::: Input material
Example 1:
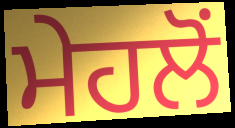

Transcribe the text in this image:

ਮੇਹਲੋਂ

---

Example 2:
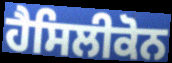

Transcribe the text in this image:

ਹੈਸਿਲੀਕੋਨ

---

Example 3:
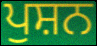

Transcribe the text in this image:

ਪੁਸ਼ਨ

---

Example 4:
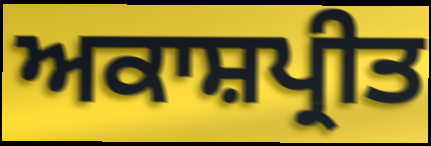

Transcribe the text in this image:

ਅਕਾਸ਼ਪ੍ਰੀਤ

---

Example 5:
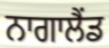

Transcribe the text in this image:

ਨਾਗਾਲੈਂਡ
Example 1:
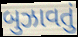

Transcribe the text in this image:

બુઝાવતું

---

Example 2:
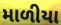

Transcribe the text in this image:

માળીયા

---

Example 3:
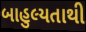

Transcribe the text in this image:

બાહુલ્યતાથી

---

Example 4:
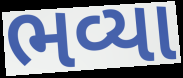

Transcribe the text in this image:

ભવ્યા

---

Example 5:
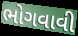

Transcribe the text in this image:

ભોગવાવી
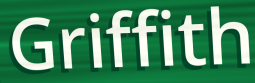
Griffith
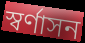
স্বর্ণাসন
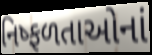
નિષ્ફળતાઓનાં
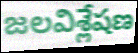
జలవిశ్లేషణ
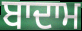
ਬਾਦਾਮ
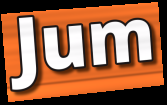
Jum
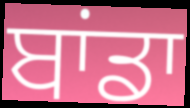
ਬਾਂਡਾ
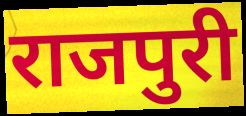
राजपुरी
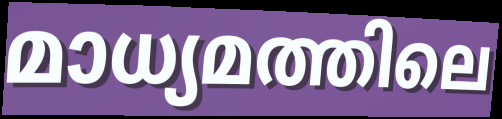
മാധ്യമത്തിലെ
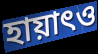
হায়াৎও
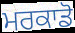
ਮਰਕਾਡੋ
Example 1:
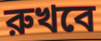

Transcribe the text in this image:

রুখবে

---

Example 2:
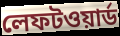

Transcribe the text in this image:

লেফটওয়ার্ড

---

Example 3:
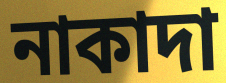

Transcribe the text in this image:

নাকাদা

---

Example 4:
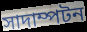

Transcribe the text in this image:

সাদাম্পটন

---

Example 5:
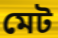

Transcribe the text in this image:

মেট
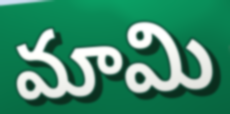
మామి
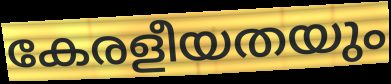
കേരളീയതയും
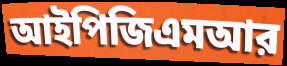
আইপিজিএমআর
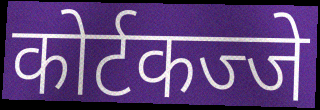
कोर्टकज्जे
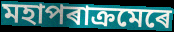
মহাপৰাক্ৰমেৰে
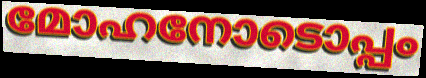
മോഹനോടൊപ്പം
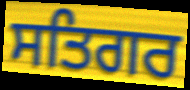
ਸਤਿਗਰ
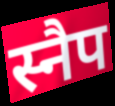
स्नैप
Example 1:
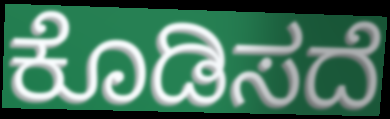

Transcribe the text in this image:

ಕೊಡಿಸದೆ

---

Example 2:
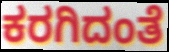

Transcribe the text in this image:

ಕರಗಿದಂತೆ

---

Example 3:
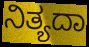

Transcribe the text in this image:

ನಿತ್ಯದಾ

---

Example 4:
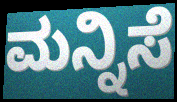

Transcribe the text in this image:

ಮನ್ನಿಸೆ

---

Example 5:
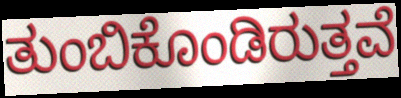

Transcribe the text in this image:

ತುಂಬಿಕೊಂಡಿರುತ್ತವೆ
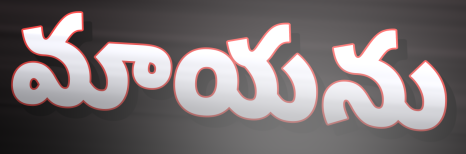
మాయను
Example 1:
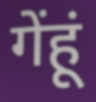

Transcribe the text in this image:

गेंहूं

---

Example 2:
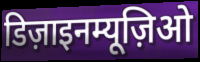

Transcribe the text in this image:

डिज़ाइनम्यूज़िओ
::::::
Your instructions: Your copy of the entries must be exact and must not include any of their pictures.

Solution to this exercise:
Example 1:

Transcribe the text in this image:

ਮੇਹਲੋਂ

---

Example 2:

Transcribe the text in this image:

ਹੈਸਿਲੀਕੋਨ

---

Example 3:

Transcribe the text in this image:

ਪੁਸ਼ਨ

---

Example 4:

Transcribe the text in this image:

ਅਕਾਸ਼ਪ੍ਰੀਤ

---

Example 5:

Transcribe the text in this image:

ਨਾਗਾਲੈਂਡ
Example 1:

Transcribe the text in this image:

બુઝાવતું

---

Example 2:

Transcribe the text in this image:

માળીયા

---

Example 3:

Transcribe the text in this image:

બાહુલ્યતાથી

---

Example 4:

Transcribe the text in this image:

ભવ્યા

---

Example 5:

Transcribe the text in this image:

ભોગવાવી
Griffith
স্বর্ণাসন
નિષ્ફળતાઓનાં
జలవిశ్లేషణ
ਬਾਦਾਮ
Jum
ਬਾਂਡਾ
राजपुरी
മാധ്യമത്തിലെ
হায়াৎও
ਮਰਕਾਡੋ
Example 1:

Transcribe the text in this image:

রুখবে

---

Example 2:

Transcribe the text in this image:

লেফটওয়ার্ড

---

Example 3:

Transcribe the text in this image:

নাকাদা

---

Example 4:

Transcribe the text in this image:

সাদাম্পটন

---

Example 5:

Transcribe the text in this image:

মেট
మామి
കേരളീയതയും
আইপিজিএমআর
कोर्टकज्जे
মহাপৰাক্ৰমেৰে
മോഹനോടൊപ്പം
ਸਤਿਗਰ
स्नैप
Example 1:

Transcribe the text in this image:

ಕೊಡಿಸದೆ

---

Example 2:

Transcribe the text in this image:

ಕರಗಿದಂತೆ

---

Example 3:

Transcribe the text in this image:

ನಿತ್ಯದಾ

---

Example 4:

Transcribe the text in this image:

ಮನ್ನಿಸೆ

---

Example 5:

Transcribe the text in this image:

ತುಂಬಿಕೊಂಡಿರುತ್ತವೆ
మాయను
Example 1:

Transcribe the text in this image:

गेंहूं

---

Example 2:

Transcribe the text in this image:

डिज़ाइनम्यूज़िओ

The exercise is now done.